Material for this exercise START

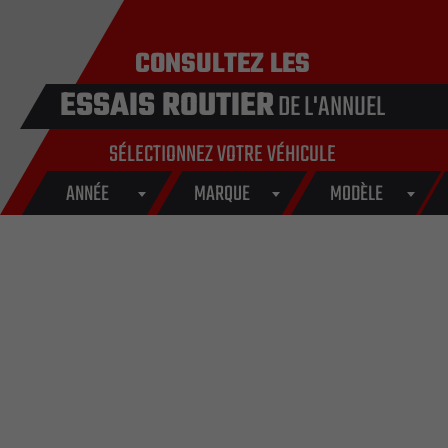
CONSULTEZ LES
ESSAIS ROUTIER
DE L'ANNUEL
SÉLECTIONNEZ VOTRE VÉHICULE
ANNÉE
MARQUE
MODÈLE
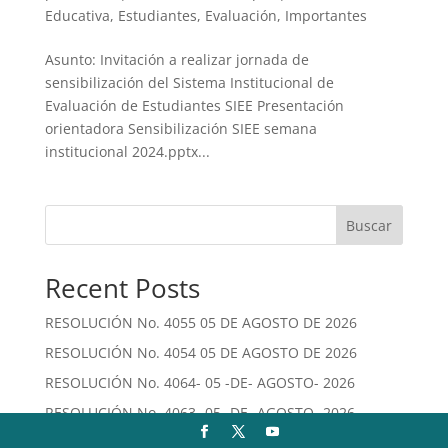
Educativa
,
Estudiantes
,
Evaluación
,
Importantes
Asunto: Invitación a realizar jornada de
sensibilización del Sistema Institucional de
Evaluación de Estudiantes SIEE Presentación
orientadora Sensibilización SIEE semana
institucional 2024.pptx...
Buscar
Recent Posts
RESOLUCIÓN No. 4055 05 DE AGOSTO DE 2026
RESOLUCIÓN No. 4054 05 DE AGOSTO DE 2026
RESOLUCIÓN No. 4064- 05 -DE- AGOSTO- 2026
RESOLUCIÓN No. 4063- 05 -DE- AGOSTO- 2026
RESOLUCIÓN No. 4062- 05 -DE- AGOSTO- 2026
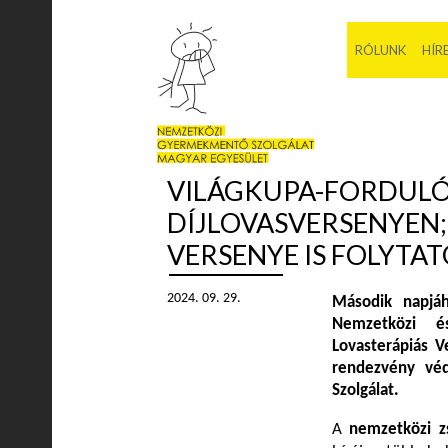
RÓLUNK
HÍR
VILÁGKUPA-FORDULÓ
DÍJLOVASVERSENYEN
VERSENYE IS FOLYTA
2024. 09. 29.
Második napjáh
Nemzetközi é
Lovasterápiás V
rendezvény vé
Szolgálat.
A
nemzetközi z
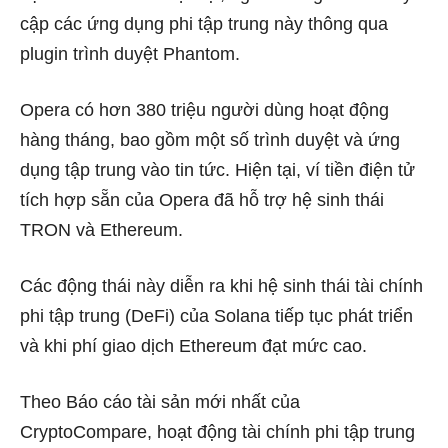
cập các ứng dụng phi tập trung này thông qua
plugin trình duyệt Phantom.
Opera
có hơn 380 triệu người dùng hoạt động
hàng tháng, bao gồm một số trình duyệt và ứng
dụng tập trung vào tin tức. Hiện tại, ví tiền điện tử
tích hợp sẵn của Opera đã hỗ trợ hệ sinh thái
TRON và Ethereum.
Các động thái này diễn ra khi hệ sinh thái tài chính
phi tập trung (DeFi) của Solana tiếp tục phát triển
và khi phí giao dịch Ethereum đạt mức cao.
Theo
Báo cáo tài sản mới nhất của
CryptoCompare,
hoạt động tài chính phi tập trung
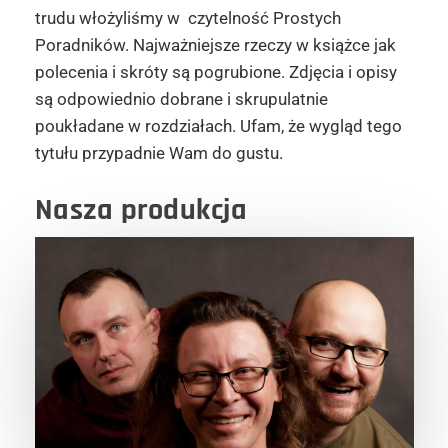
trudu włożyliśmy w czytelność Prostych
Poradników. Najważniejsze rzeczy w książce jak
polecenia i skróty są pogrubione. Zdjęcia i opisy
są odpowiednio dobrane i skrupulatnie
poukładane w rozdziałach. Ufam, że wygląd tego
tytułu przypadnie Wam do gustu.
Nasza produkcja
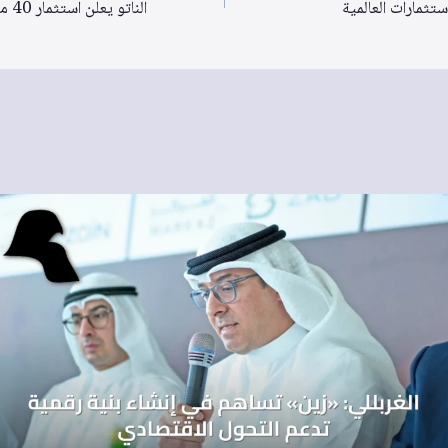
تثمارات العالمية
الناتو يعلن استثمار 40 مليار دولار في قدرات مكافحة الطائرات المسيرة خلال خمس سنوات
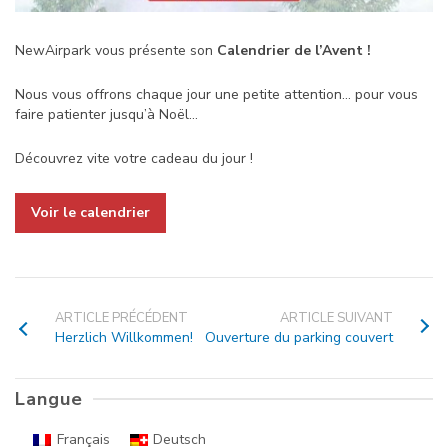
NewAirpark vous présente son
Calendrier de l’Avent !
Nous vous offrons chaque jour une petite attention… pour vous
faire patienter jusqu’à Noël…
Découvrez vite votre cadeau du jour !
Voir le calendrier
ARTICLE PRÉCÉDENT
ARTICLE SUIVANT
Herzlich Willkommen!
Ouverture du parking couvert
Langue
Français
Deutsch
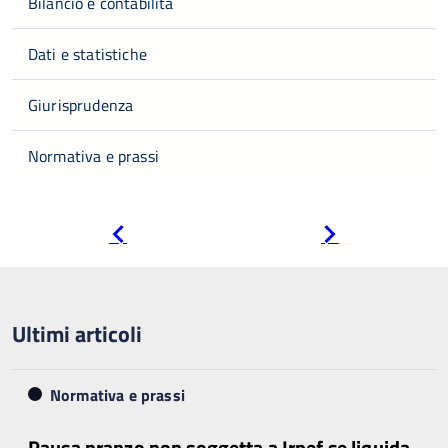
Bilancio e contabilità
Dati e statistiche
Giurisprudenza
Normativa e prassi
Pagina
Pagina
precedente
successiva
Ultimi articoli
Normativa e prassi
Pausa pranzo non soggetta a Irpef se liquida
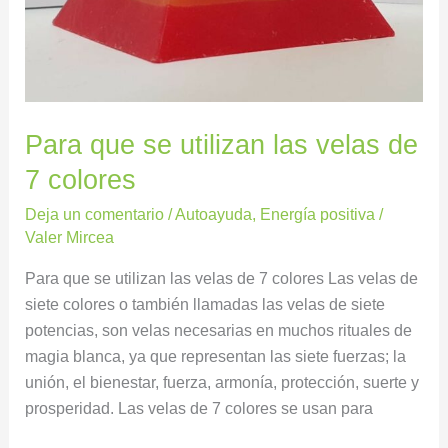
Para que se utilizan las velas de
7 colores
Deja un comentario
/
Autoayuda
,
Energía positiva
/
Valer Mircea
Para que se utilizan las velas de 7 colores Las velas de
siete colores o también llamadas las velas de siete
potencias, son velas necesarias en muchos rituales de
magia blanca, ya que representan las siete fuerzas; la
unión, el bienestar, fuerza, armonía, protección, suerte y
prosperidad. Las velas de 7 colores se usan para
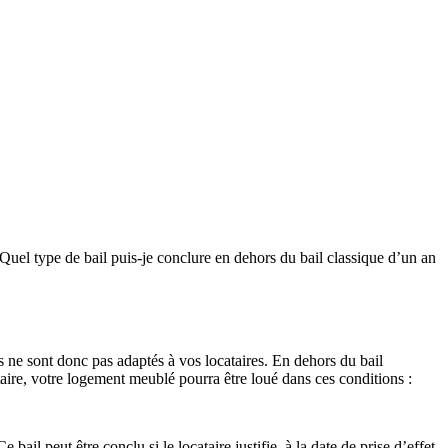
Quel type de bail puis-je conclure en dehors du bail classique d’un an
s ne sont donc pas adaptés à vos locataires. En dehors du bail
ataire, votre logement meublé pourra être loué dans ces conditions :
l peut être conclu si le locataire justifie, à la date de prise d’effet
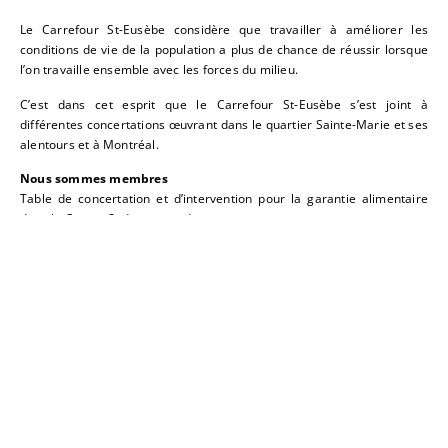
Le Carrefour St-Eusèbe considère que travailler à améliorer les
conditions de vie de la population a plus de chance de réussir lorsque
l’on travaille ensemble avec les forces du milieu.
C’est dans cet esprit que le Carrefour St-Eusèbe s’est joint à
différentes concertations œuvrant dans le quartier Sainte-Marie et ses
alentours et à Montréal.
Nous sommes membres
Table de concertation et d’intervention pour la garantie alimentaire
dans le Centre-Sud comprend :
Table CIGAL
Corporation de développement communautaire Centre Sud
CDC
AQCCA: Association québécoise des centres communautaires
pour aînés
COMACO: Coalition pour le maintien dans la communauté
RIOCM: Regroupement intersectoriel des organismes
communautaires de Montréal
CABM: Centre d’action bénévole de Montréal
Accès Bénévole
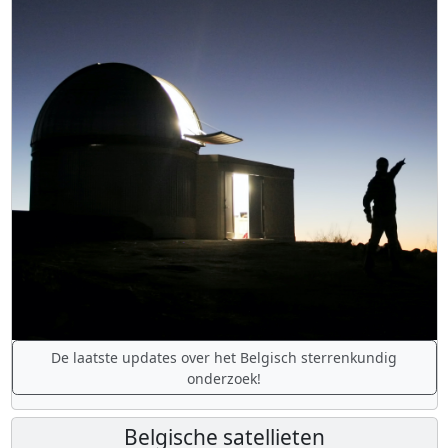
De laatste updates over het Belgisch sterrenkundig
onderzoek!
Belgische satellieten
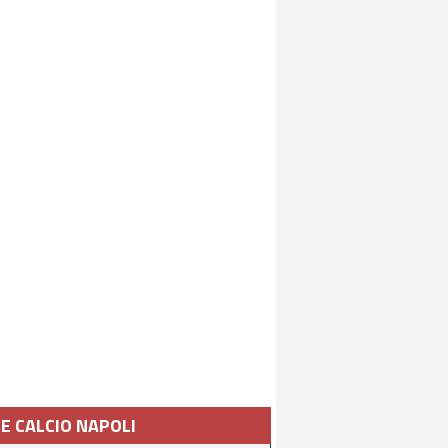
IE CALCIO NAPOLI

Material for this exercise END

Copy word for word the lines of the records above from the one with "polecenia i skróty" up to and including the one with "l peut être". Skip the pictures.

polecenia i skróty są pogrubione. Zdjęcia i opisy
są odpowiednio dobrane i skrupulatnie
poukładane w rozdziałach. Ufam, że wygląd tego
tytułu przypadnie Wam do gustu.
Nasza produkcja
تثمارات العالمية
الناتو يعلن استثمار 40 مليار دولار في قدرات مكافحة الطائرات المسيرة خلال خمس سنوات
NewAirpark vous présente son
Calendrier de l’Avent !
Nous vous offrons chaque jour une petite attention… pour vous
faire patienter jusqu’à Noël…
Découvrez vite votre cadeau du jour !
Voir le calendrier
ARTICLE PRÉCÉDENT
ARTICLE SUIVANT
Herzlich Willkommen!
Ouverture du parking couvert
Langue
Français
Deutsch
Bilancio e contabilità
Dati e statistiche
Giurisprudenza
Normativa e prassi
Pagina
Pagina
precedente
successiva
Ultimi articoli
Normativa e prassi
Pausa pranzo non soggetta a Irpef se liquida
Para que se utilizan las velas de
7 colores
Deja un comentario
/
Autoayuda
,
Energía positiva
/
Valer Mircea
Para que se utilizan las velas de 7 colores Las velas de
siete colores o también llamadas las velas de siete
potencias, son velas necesarias en muchos rituales de
magia blanca, ya que representan las siete fuerzas; la
unión, el bienestar, fuerza, armonía, protección, suerte y
prosperidad. Las velas de 7 colores se usan para
Quel type de bail puis-je conclure en dehors du bail classique d’un an
s ne sont donc pas adaptés à vos locataires. En dehors du bail
ataire, votre logement meublé pourra être loué dans ces conditions :
l peut être conclu si le locataire justifie, à la date de prise d’effet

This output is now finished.